STUDY TEXT —

The latest on tax reform

The latest on tax reform

The Legislature has completed its second full week of work, and no progress has been made on fixing either the $440 million shortfall for the coming fiscal year or the nearly $1.4 billion “fiscal cliff” the state is facing when temporary taxes expire in June of 2018.

Number of the Day

$1.5 billion - Cost to the state in FY 2019 if the sales tax rate was reduced to 2.03 percent and various exemptions were repealed. (Source: Legislative Fiscal Office analysis of HB 220)

The Legislature has completed its second full week of work, and no progress has been made on fixing either the $440 million shortfall for the coming fiscal year or the nearly $1.4 billion “fiscal cliff” the state is facing when temporary taxes expire in June of 2018. The inimitable Jim Beam of the American Press lays out the situation:

Legislators are facing four alternatives at their current fiscal session. They can raise taxes, cut spending, eliminate many of the nearly $7 billion in tax breaks they give away every year or a combination of any of those three choices. Why are there no other alternatives? Here is just a hint. The TOPS scholarship program isn’t fully funded for the second year in its proud history. Higher education institutions will lose another $17 million in the next fiscal year on top of the over $700 million they have been cut over the last decade. Failure to reform the budget and tax systems, which seems likely at this point, would mean more of the same.

The centerpiece of Gov. John Bel Edwards’ tax reform package, a proposed Commercial Activity Tax on corporations, appears to be foundering. The Legislative Fiscal Office is still calculating how much revenue could be raised from the tax, while the AP’s Melinda Deslatte reports that the administration is now saying it will take in about half as much revenue as originally forecast. Meanwhile, Nola.com/The Times-Picayune’s Julia O’Donoghue reports that the administration is looking to the Legislature for a new plan, if the CAT is shelved.

The central piece of the governor’s tax overhaul, the commercial activity tax, is expected to die Monday in a Louisiana House Ways and Means Committee meeting. “I’m hearing the same things that you’re hearing about people not embracing it completely,” said Edwards. “But I can tell you, they are not embracing anything else either.”

 

Still no plan from the House

While tax reform withers, House Republican leaders appear to be more focused on slashing the budget. The Advocate’s Tyler Bridges reports on a draft GOP plan that calls for about $200 million in cuts to state services beyond what Gov. John Bel Edwards has proposed, with some of that money going to TOPS scholarships:  

The plan presented privately by Republicans Thursday would fund next year’s budget at 97.4 percent of the current year’s budget as of March 1, with an extra $92 million to fully fund the TOPS scholarships and to provide funding to continue aid for programs that serve medically fragile children.

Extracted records

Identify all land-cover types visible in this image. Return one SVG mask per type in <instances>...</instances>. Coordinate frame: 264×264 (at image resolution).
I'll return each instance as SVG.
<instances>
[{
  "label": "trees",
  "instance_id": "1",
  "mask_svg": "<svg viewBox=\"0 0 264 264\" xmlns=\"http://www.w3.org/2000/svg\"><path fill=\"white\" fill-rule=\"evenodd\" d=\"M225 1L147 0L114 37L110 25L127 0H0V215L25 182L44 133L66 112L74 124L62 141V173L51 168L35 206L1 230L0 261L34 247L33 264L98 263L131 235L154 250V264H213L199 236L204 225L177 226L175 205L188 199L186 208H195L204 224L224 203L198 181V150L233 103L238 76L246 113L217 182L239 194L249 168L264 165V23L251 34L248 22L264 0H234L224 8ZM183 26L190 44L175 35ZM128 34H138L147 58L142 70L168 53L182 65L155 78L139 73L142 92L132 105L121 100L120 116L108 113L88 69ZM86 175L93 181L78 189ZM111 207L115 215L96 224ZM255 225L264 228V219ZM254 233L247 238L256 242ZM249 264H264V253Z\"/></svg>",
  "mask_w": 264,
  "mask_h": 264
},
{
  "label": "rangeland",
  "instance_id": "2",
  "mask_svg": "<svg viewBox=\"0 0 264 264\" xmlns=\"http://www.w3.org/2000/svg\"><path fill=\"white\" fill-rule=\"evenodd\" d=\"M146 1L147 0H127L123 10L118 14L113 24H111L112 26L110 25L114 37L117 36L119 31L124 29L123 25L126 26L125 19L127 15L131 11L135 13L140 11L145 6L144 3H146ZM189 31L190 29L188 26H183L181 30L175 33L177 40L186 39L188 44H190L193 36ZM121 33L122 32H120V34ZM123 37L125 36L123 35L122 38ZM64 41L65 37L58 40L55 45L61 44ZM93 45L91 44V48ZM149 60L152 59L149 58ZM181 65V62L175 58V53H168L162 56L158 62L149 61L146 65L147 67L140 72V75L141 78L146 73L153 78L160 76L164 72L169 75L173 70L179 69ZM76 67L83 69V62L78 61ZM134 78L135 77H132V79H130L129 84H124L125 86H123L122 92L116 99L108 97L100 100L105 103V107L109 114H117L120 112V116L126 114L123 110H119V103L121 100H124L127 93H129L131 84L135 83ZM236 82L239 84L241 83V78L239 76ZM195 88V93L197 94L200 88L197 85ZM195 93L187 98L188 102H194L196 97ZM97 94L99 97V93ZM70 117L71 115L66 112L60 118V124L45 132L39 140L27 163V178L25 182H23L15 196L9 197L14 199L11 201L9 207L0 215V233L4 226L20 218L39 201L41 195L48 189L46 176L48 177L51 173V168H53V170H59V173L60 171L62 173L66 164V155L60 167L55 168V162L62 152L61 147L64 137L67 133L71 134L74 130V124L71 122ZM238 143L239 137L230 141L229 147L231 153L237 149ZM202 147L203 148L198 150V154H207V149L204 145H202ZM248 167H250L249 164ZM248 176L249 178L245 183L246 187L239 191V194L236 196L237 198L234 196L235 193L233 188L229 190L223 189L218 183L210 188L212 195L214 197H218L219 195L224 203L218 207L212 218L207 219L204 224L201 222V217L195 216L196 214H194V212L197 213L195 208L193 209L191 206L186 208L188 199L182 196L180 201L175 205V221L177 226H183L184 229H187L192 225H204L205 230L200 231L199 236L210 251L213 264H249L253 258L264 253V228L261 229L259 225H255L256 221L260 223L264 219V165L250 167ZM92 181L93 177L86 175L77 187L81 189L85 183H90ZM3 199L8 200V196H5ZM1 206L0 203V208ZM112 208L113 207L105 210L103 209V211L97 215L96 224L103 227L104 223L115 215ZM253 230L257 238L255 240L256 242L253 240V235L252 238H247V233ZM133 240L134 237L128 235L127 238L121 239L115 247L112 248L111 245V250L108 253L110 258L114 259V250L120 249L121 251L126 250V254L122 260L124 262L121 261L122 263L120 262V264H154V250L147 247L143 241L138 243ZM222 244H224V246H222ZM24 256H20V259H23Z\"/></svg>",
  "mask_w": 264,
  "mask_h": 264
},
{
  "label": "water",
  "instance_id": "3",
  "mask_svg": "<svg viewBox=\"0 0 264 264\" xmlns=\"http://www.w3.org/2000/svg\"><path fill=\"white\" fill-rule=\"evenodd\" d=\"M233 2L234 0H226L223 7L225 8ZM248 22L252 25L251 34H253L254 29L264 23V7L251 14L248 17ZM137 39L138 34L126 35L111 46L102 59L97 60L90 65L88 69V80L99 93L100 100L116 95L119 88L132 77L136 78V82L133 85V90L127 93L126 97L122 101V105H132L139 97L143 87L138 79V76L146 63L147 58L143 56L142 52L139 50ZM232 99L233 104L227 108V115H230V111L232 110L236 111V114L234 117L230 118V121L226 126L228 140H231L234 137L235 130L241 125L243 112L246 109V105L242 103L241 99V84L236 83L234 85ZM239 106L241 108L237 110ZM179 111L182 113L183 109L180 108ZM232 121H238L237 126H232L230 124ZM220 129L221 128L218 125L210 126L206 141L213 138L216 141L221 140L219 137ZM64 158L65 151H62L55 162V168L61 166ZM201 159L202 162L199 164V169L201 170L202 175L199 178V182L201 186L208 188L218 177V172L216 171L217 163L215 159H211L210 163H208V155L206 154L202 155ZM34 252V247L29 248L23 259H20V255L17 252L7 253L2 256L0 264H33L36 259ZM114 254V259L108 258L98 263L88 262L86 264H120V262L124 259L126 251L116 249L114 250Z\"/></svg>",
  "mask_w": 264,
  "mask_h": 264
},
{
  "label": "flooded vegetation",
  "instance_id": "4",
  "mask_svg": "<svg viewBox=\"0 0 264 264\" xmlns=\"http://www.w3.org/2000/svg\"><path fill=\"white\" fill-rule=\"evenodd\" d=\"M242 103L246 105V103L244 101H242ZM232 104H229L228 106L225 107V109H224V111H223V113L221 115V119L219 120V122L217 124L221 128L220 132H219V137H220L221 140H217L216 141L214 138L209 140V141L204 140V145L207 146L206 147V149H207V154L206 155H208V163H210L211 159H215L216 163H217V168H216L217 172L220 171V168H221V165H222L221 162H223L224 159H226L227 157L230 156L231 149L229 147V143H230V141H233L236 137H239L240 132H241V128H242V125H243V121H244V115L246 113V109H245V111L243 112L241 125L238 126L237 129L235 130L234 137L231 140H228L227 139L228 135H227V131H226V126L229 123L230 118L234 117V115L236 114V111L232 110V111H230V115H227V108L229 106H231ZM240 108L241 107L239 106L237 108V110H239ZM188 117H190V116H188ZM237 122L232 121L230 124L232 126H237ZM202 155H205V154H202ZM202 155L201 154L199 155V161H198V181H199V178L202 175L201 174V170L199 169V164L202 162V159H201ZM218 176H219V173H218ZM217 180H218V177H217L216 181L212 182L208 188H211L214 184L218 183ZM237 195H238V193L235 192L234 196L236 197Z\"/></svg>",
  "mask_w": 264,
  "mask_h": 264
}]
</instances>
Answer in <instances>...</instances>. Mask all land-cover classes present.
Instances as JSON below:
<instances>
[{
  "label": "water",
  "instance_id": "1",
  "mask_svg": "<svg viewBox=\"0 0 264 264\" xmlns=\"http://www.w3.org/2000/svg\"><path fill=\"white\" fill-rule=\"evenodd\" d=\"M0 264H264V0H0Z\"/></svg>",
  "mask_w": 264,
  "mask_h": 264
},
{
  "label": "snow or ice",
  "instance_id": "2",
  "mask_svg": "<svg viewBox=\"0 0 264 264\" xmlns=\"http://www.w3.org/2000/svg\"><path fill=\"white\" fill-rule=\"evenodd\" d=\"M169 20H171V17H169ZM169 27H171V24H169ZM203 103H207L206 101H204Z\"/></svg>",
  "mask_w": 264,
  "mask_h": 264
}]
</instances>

PROBLEM A —
Answer these questions from the tax reform text.
(i) How large is the shortfall for the coming fiscal year?
(ii) In the Number of the Day, what would the sales tax rate be reduced to?
(iii) Under the GOP plan presented privately on Thursday, what percentage of the current year's budget would fund next year's budget?
PROBLEM B — Translate this sentence from the tax reform text into Spanish: "The central piece of the governor’s tax overhaul, the commercial activity tax, is expected to die Monday in a Louisiana House Ways and Means Committee meeting."
PROBLEM C — Extend the tax reform text, beginning after its last sentence.

EXERCISE RESULT A —
(i) $440 million
(ii) 2.03 percent
(iii) 97.4 percent

EXERCISE RESULT B — Se espera que la pieza central de la reforma tributaria del gobernador, el impuesto sobre la actividad comercial, muera el lunes en una reunión del Comité de Medios y Arbitrios de la Cámara de Representantes de Luisiana.

EXERCISE RESULT C —
Nola.com/The Times-Picayune’s Julia O’Donoghue reports on chatter that lawmakers may try to squeeze more money out of the sales tax, which is currently the highest in the country.

The only viable solution appears to be making changes to the sales tax. Lawmakers are most optimistic about expanding the base of the sales tax by applying it to new products and services such as housekeeping, accounting and video streaming accounts such as Netflix. Renewing Louisiana’s highest-in-the-country average sales tax might also be considered as a last resort, said Rep. Lance Harris of Alexandria, head of the House Republican Caucus.

But would that fix the fiscal cliff? According to analysis from the Institute on Taxation and Economic Policy, removing exemptions from the permanent 4-cent state sales tax, in line with the 1-cent temporary “clean penny” sales tax base, would only generate $107 million in annual revenue. Expanding the base to services would raise an additional $216 million. While not fixing the long-term problem, making these sales tax changes would go a long way towards heading off the shortfall for the fiscal year 2018 budget.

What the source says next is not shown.